Timeseries DataMap is a pre-aggregate table implementation based on ‘pre-aggregate’ DataMap. Difference is that Timeseries DataMap has built-in understanding of time hierarchy and levels: year, month, day, hour, minute, so that it supports automatic roll-up in time dimension for query.
CAUTION: Current version of CarbonData does not support roll-up.It will be implemented in future versions.
The data loading, querying, compaction command and its behavior is the same as preaggregate DataMap.
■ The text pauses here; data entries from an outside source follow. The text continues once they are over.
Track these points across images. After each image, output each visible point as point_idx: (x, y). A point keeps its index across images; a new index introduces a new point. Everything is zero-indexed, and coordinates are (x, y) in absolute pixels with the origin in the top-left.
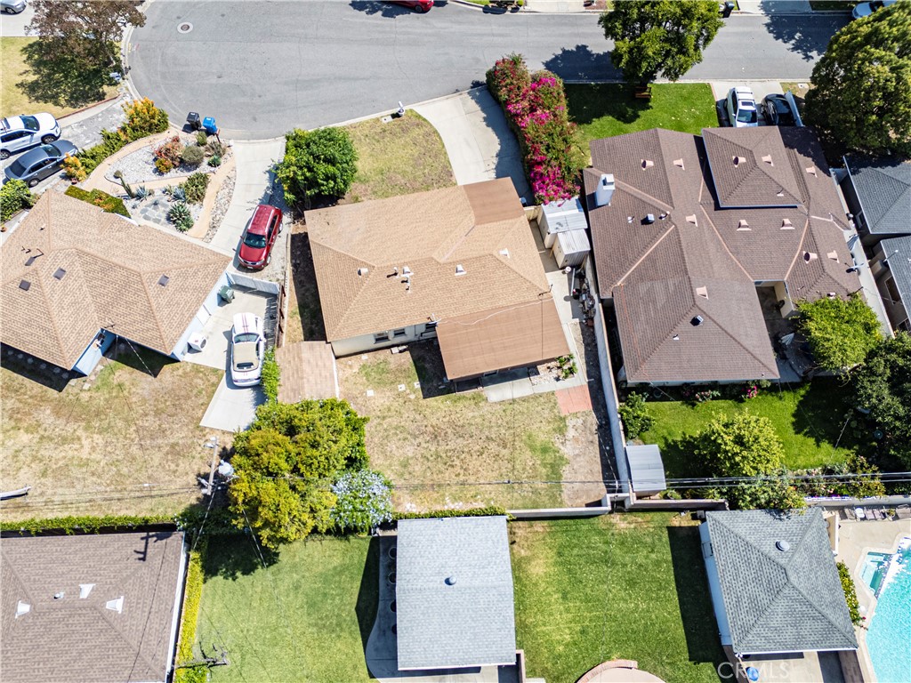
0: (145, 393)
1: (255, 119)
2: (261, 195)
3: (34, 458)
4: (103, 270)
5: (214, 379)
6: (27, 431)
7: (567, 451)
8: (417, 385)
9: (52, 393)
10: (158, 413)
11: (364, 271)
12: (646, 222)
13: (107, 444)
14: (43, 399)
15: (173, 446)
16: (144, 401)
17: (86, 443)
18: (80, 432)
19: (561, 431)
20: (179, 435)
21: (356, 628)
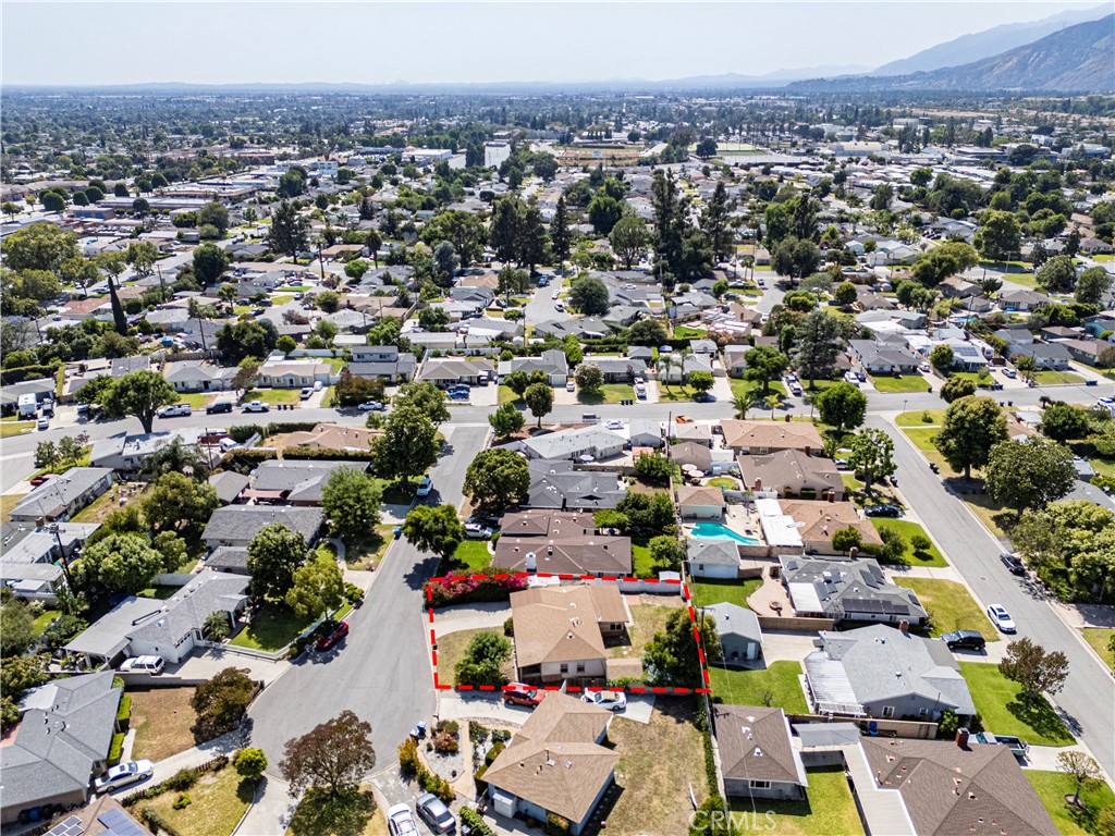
0: (626, 749)
1: (418, 711)
2: (488, 704)
3: (668, 796)
4: (560, 732)
5: (619, 720)
6: (650, 802)
7: (658, 605)
8: (624, 647)
9: (625, 792)
10: (639, 742)
11: (570, 634)
12: (550, 553)
13: (659, 763)
14: (631, 796)
15: (660, 735)
16: (632, 749)
17: (658, 773)
18: (652, 777)
19: (649, 606)
20: (653, 732)
21: (747, 672)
Please refer to Pre-aggregate DataMap for more information.
To use this datamap, user can create multiple timeseries datamap on the main table which has a event_time column, one datamap for one time granularity.
For example, below statement effectively create multiple pre-aggregate tables on main table called timeseries
CREATE DATAMAP agg_year ON TABLE sales USING "timeseries" DMPROPERTIES ( 'event_time'='order_time', 'year_granularity'='1', ) AS SELECT order_time, country, sex, sum(quantity), max(quantity), count(user_id), sum(price), avg(price) FROM sales GROUP BY order_time, country, sex CREATE DATAMAP agg_month ON TABLE sales USING "timeseries" DMPROPERTIES ( 'event_time'='order_time', 'month_granularity'='1', ) AS SELECT order_time, country, sex, sum(quantity), max(quantity), count(user_id), sum(price), avg(price) FROM sales GROUP BY order_time, country, sex CREATE DATAMAP agg_day ON TABLE sales USING "timeseries" DMPROPERTIES ( 'event_time'='order_time', 'day_granularity'='1', ) AS SELECT order_time, country, sex, sum(quantity), max(quantity), count(user_id), sum(price), avg(price) FROM sales GROUP BY order_time, country, sex CREATE DATAMAP agg_sales_hour ON TABLE sales USING "timeseries" DMPROPERTIES ( 'event_time'='order_time', 'hour_granularity'='1', ) AS SELECT order_time, country, sex, sum(quantity), max(quantity), count(user_id), sum(price), avg(price) FROM sales GROUP BY order_time, country, sex CREATE DATAMAP agg_minute ON TABLE sales USING "timeseries" DMPROPERTIES ( 'event_time'='order_time', 'minute_granularity'='1', ) AS SELECT order_time, country, sex, sum(quantity), max(quantity), count(user_id), sum(price), avg(price) FROM sales GROUP BY order_time, country, sex
For querying timeseries data, Carbondata has builtin support for following time related UDF
timeseries(timeseries column name, 'aggregation level')
SELECT timeseries(order_time, 'hour'), sum(quantity) FROM sales GROUP BY timeseries(order_time,'hour')
It is not necessary to create pre-aggregate tables for each granularity unless required for query.
For Example: For main table sales , if following timeseries datamaps were created for day level and hour level pre-aggregate
CREATE DATAMAP agg_day ON TABLE sales USING "timeseries" DMPROPERTIES ( 'event_time'='order_time', 'day_granularity'='1', ) AS SELECT order_time, country, sex, sum(quantity), max(quantity), count(user_id), sum(price), avg(price) FROM sales GROUP BY order_time, country, sex CREATE DATAMAP agg_sales_hour ON TABLE sales USING "timeseries" DMPROPERTIES ( 'event_time'='order_time', 'hour_granularity'='1', ) AS SELECT order_time, country, sex, sum(quantity), max(quantity), count(user_id), sum(price), avg(price) FROM sales GROUP BY order_time, country, sex
Queries like below will not be rolled-up and hit the main table
Select timeseries(order_time, 'month'), sum(quantity) from sales group by timeseries(order_time, 'month') Select timeseries(order_time, 'year'), sum(quantity) from sales group by timeseries(order_time, 'year')
NOTE (RESTRICTION):
Refer to Compaction section in preaggregation datamap. Same applies to timeseries datamap.
Refer to Data Management section in preaggregation datamap. Same applies to timeseries datamap.